Retrieves the quartiles of the stats dataset.

Parameters

stats

An igt_stats_t instance

 

q1

lower or 25th quartile.

[out]

q2

median or 50th quartile.

[out]

q3

upper or 75th quartile.

[out]

igt_stats_get_iqr ()

double
igt_stats_get_iqr (igt_stats_t *stats);

Retrieves the interquartile range (IQR) of the stats dataset.

Parameters

stats

An igt_stats_t instance

 

igt_stats_get_iqm ()

double
igt_stats_get_iqm (igt_stats_t *stats);

Retrieves the interquartile mean (IQM) of the stats dataset.

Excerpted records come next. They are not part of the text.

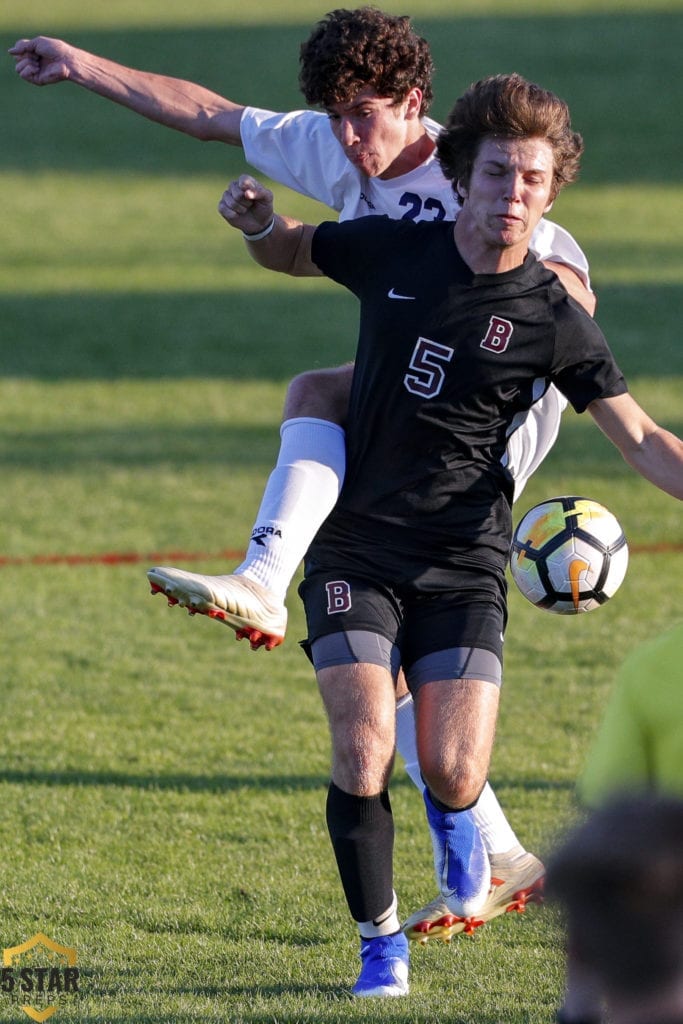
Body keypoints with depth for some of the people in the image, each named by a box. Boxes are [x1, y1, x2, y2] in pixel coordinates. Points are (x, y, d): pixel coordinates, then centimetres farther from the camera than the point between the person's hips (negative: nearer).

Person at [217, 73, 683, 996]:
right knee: (363, 751, -16)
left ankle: (452, 816, 29)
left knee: (452, 774, -12)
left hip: (463, 565, -1)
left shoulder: (554, 321, -6)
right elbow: (290, 252, 18)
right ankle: (380, 942, 5)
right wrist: (258, 221, -5)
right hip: (355, 553, 1)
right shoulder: (393, 251, -1)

The interquartile mean is a "statistical measure of central tendency". It is a truncated mean that discards the lowest and highest 25% of values, and calculates the mean value of the remaining central values.

It's useful to hide outliers in measurements (due to cold cache etc).

Parameters

stats

An igt_stats_t instance

 

igt_stats_get_mean ()

double
igt_stats_get_mean (igt_stats_t *stats);

Retrieves the mean of the stats dataset.

Parameters

stats

An igt_stats_t instance

 

igt_stats_get_trimean ()

double
igt_stats_get_trimean (igt_stats_t *stats);

Retrieves the trimean of the stats dataset.

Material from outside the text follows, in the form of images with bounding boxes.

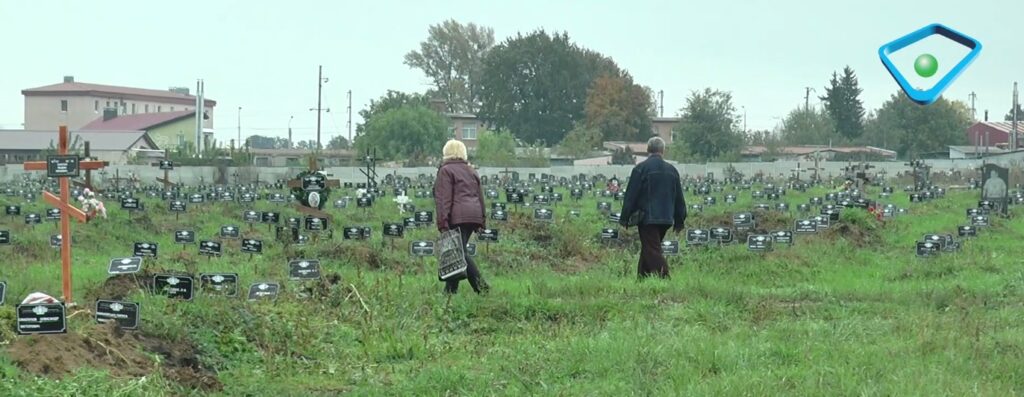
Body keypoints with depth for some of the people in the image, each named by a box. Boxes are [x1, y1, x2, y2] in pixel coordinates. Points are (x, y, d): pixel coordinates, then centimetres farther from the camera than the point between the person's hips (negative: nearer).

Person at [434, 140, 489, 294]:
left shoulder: (446, 171, -2)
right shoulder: (471, 171, 22)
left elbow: (443, 199, -10)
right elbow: (480, 197, 21)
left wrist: (442, 222, -14)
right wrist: (481, 222, 23)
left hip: (458, 218, -8)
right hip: (474, 215, 8)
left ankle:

The trimean is a the most efficient 3-point L-estimator, even more robust than the median at estimating the average of a sample population.

Parameters

stats

An igt_stats_t instance

 

igt_stats_get_median ()

double
igt_stats_get_median (igt_stats_t *stats);

Retrieves the median of the stats dataset.

Parameters

stats

An igt_stats_t instance

 

igt_stats_get_variance ()

double
igt_stats_get_variance (igt_stats_t *stats);

Retrieves the variance of the stats dataset.

Parameters

stats

An igt_stats_t instance

 

igt_stats_get_std_deviation ()

double
igt_stats_get_std_deviation (igt_stats_t *stats);

Retrieves the standard deviation of the stats dataset.

Parameters

stats

An igt_stats_t instance

 

igt_mean_init ()

void
igt_mean_init (struct igt_mean *m);

Initializes or resets m .

Parameters

m

tracking structure

 

igt_mean_add ()

void
igt_mean_add (struct igt_mean *m,
              double v);

Adds a new value v to m .

Parameters

m

tracking structure

 

v

value

 

igt_mean_get ()

double
igt_mean_get (struct igt_mean *m);

Computes the current mean of the samples tracked in m .

Parameters

m

tracking structure

 

igt_mean_get_variance ()

double
igt_mean_get_variance (struct igt_mean *m);

Computes the current variance of the samples tracked in m .

Parameters

m

tracking structure

 

Types and Values

igt_stats_t

typedef struct {
	unsigned int n_values;
	unsigned int is_float : 1;
	union {
		uint64_t *values_u64;
		double *values_f;
	};
} igt_stats_t;

Members

unsigned int n_values;

The number of pushed values

 

unsigned int is_float : 1;

Whether values_f or values_u64 is valid

 

uint64_t *values_u64;

An array containing pushed integer values

 

double *values_f;

An array containing pushed float values

 

struct igt_mean

struct igt_mean {
};

Structure to compute running statistical numbers. Needs to be initialized with igt_mean_init(). Read out data using igt_mean_get() and igt_mean_get_variance().